3ª) Pela ocorrência de circunstâncias indicativas de insolvência (art. 94,
III da LRF).
“Para se decretar a falência da sociedade
empresária, é irrelevante a “insolvência econômica”, caracterizada pela
insuficiência do ativo para a solvência do passivo. Exige alei a “insolvência
jurídica”, que se caracteriza, no direito falimentar brasileiro, pela
impontualidade injustificada (LF art. 94, I), pela execução frustrada (art. 94,
II) ou pela prática de atos de falência (art.94, III)”
“Lei
nº 11.101/05
(...)
Art.94 - Será
decretada a falência do devedor que:
I – sem
relevante razão de direito, não paga, no vencimento, obrigação líquida
materializada em título ou títulos executivos protestados cuja soma ultrapasse
o equivalente a 40 (quarenta) salários-mínimos na data do pedido de falência;
II –
executado por qualquer quantia líquida, não paga, não deposita e não nomeia à
penhora bens suficientes dentro do prazo legal;
III –
pratica qualquer dos seguintes atos, exceto se fizer parte de plano de
recuperação judicial: (...)”
2 - Declaração
da falência em razão de impontualidade
injustificada
“Lei
nº 11.101/05
(...)
Art.94 - Será
decretada a falência do devedor que:
I – sem
relevante razão de direito, não paga, no vencimento, obrigação líquida
materializada em título ou títulos executivos cuja soma ultrapasse o
equivalente a 40(quarenta) salários mínimos na data do pedido de falência. (...)”
2.1 – Observações
sobre o pedido de falência:
“O pedido de falência apenas é possível se o
valor do título executivo ultrapassa o correspondente a quarenta salários
mínimos, o que é medida salutar, pois evita o aviltamento do instituto da falência,
que passou a ser utilizado como simples ação de cobrança, havendo casos de
requerimento de falência nos quais o valor era inferior a um salário mínimo.
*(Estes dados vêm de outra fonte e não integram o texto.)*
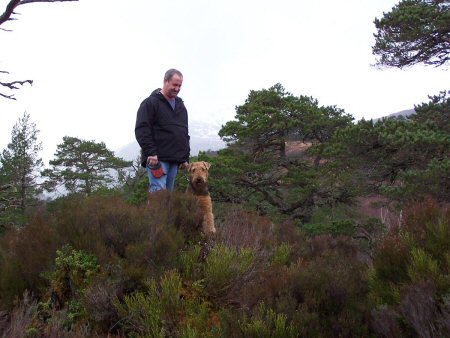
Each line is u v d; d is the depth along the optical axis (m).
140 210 5.04
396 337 3.07
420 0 13.91
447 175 10.55
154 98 6.22
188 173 6.23
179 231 4.88
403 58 14.20
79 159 35.75
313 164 21.30
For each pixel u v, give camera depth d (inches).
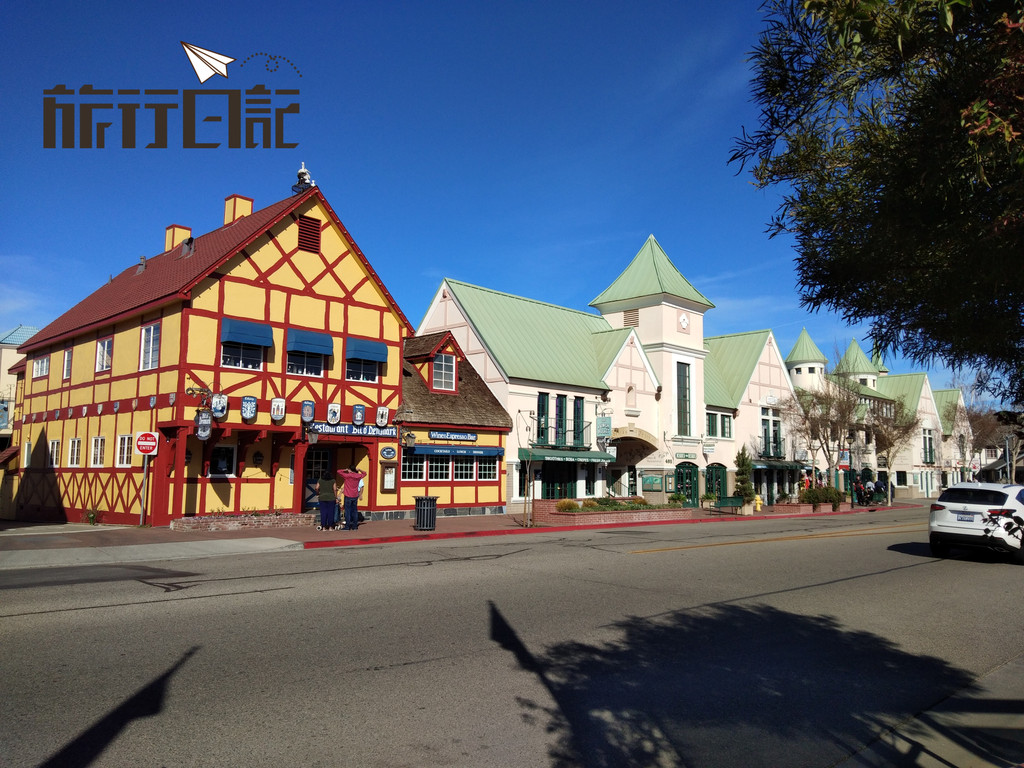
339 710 218.8
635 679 260.2
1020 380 199.9
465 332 1254.3
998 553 679.7
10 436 1616.6
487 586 430.0
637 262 1571.1
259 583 425.7
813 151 202.5
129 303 895.7
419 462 1022.4
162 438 777.6
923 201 164.7
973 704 247.6
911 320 197.9
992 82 141.6
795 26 178.9
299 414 861.2
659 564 545.6
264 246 847.1
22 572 470.9
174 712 213.2
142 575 455.8
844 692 255.1
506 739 201.8
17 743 188.7
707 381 1670.8
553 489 1225.4
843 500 1615.4
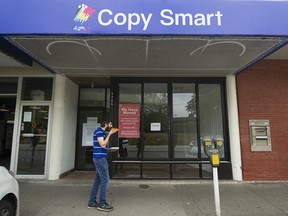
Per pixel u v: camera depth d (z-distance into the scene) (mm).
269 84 6957
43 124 6961
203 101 7109
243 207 4691
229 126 6875
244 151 6699
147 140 6910
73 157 7941
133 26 4023
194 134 6988
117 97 7062
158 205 4773
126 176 6719
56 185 6129
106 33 4012
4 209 3207
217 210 3957
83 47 4789
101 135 4562
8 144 11805
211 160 4051
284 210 4543
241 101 6871
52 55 5285
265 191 5703
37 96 7082
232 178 6695
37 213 4312
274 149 6719
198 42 4504
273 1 4164
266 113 6852
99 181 4668
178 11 4078
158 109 7059
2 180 3240
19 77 7078
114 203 4863
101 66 6121
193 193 5551
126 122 6973
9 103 10055
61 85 6973
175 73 6762
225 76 7070
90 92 8516
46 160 6758
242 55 5254
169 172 6754
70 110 7621
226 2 4125
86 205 4727
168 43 4570
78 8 4047
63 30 4008
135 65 6023
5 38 4305
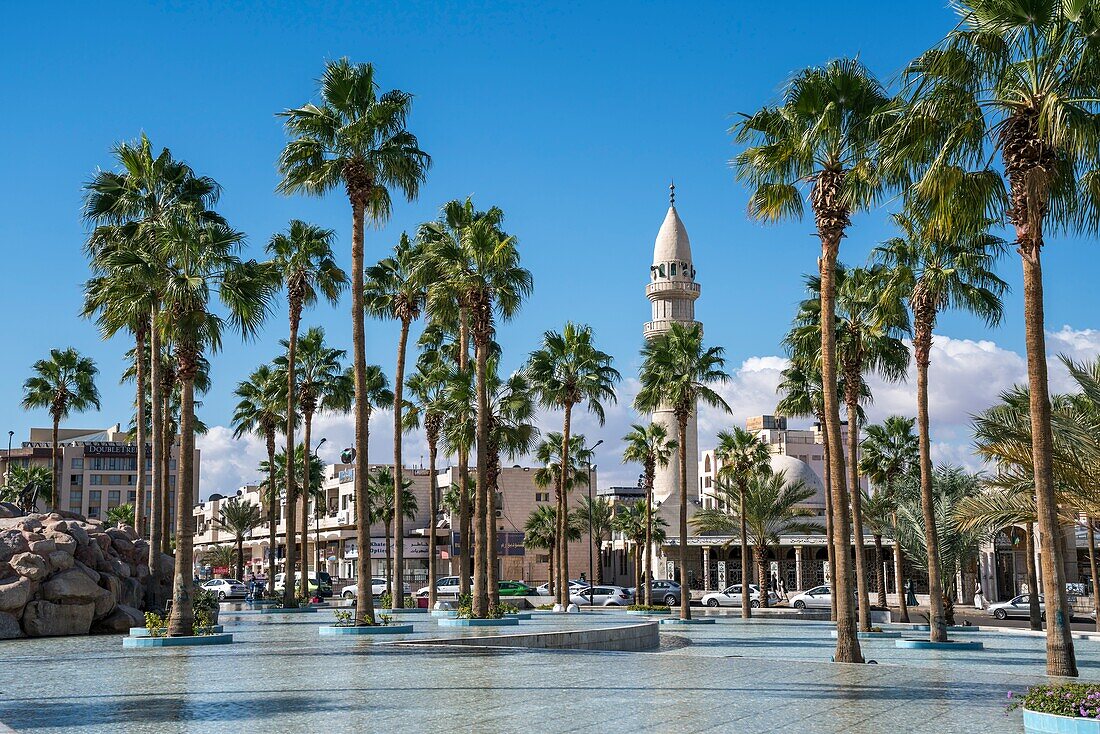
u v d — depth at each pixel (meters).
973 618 59.16
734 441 68.88
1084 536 64.12
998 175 19.86
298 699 15.25
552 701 15.02
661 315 110.31
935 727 12.71
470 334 44.72
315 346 58.38
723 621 49.09
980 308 30.14
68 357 65.38
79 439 149.62
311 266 50.31
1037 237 18.83
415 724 12.79
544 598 75.88
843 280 36.69
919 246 29.92
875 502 52.88
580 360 51.16
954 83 19.28
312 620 42.25
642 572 103.25
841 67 24.02
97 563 35.59
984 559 76.38
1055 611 18.67
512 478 111.06
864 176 24.05
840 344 36.59
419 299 48.66
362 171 32.03
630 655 23.47
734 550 96.69
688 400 48.91
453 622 36.47
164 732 12.22
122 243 34.69
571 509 97.38
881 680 18.28
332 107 32.62
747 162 25.08
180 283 27.45
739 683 17.55
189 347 27.86
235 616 46.31
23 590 31.59
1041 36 18.61
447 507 106.81
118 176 36.56
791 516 69.38
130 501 140.00
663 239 110.69
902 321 34.69
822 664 21.56
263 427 64.31
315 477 93.56
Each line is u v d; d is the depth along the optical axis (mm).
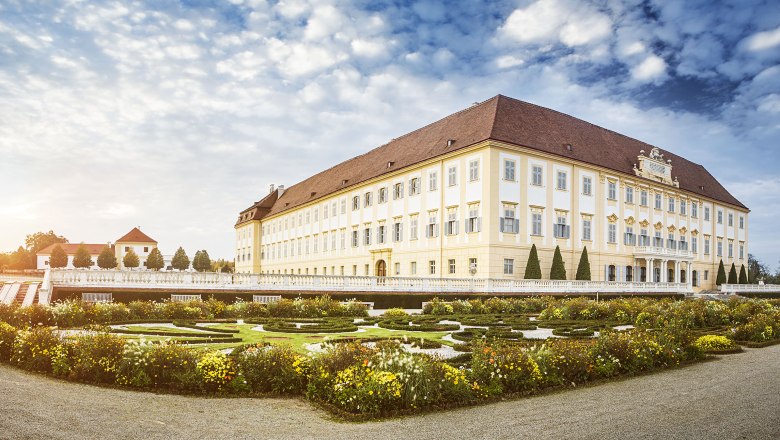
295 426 9375
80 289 30031
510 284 42719
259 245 103250
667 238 65625
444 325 24328
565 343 14664
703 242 73125
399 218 57281
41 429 8375
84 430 8516
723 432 9227
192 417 9703
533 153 49312
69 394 10875
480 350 12836
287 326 23094
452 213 50094
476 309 33812
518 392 12008
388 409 10320
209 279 33594
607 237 56438
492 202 46188
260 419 9750
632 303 31609
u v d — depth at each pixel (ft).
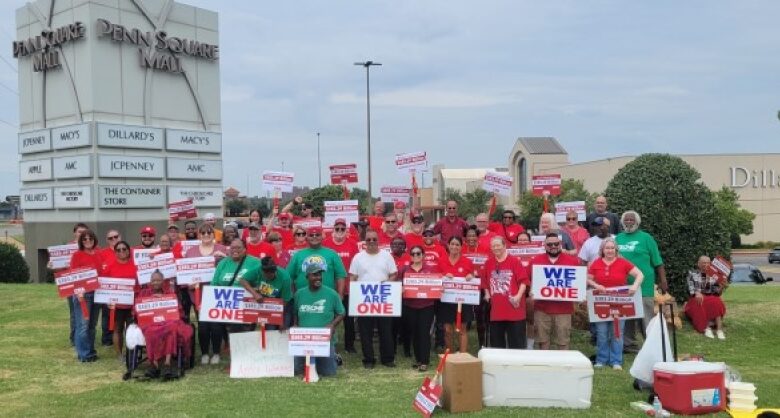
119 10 71.61
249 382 28.91
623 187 41.52
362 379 29.55
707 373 23.85
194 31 79.51
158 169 74.59
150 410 24.73
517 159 244.83
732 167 191.72
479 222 37.96
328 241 36.17
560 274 30.30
Atendeu a nova lei ao clamor que já se
fazia sentir, especialmente na primeira instância do judiciário, que vinha
negando seguimento a requerimentos de
falência, de valor insignificante, sob diversos argumentos, especialmente de
que a grandeza do instituto falimentar não se prestava a permitir seu
acionamento para valores insignificantes, o que, aliás, encontraria também
respaldo na preservação do Judiciário para que possa operar em causa de
verdadeiro interesse para a sociedade, entendimento consagrado no brocardo de
minimus nom curat praetor”. (grifo nosso)
“A impontualidade injustificada
característica da falência deve referir-se a obrigação líquida, entendendo-se
assim a representada por título executivo judicial ou extrajudicial protestado”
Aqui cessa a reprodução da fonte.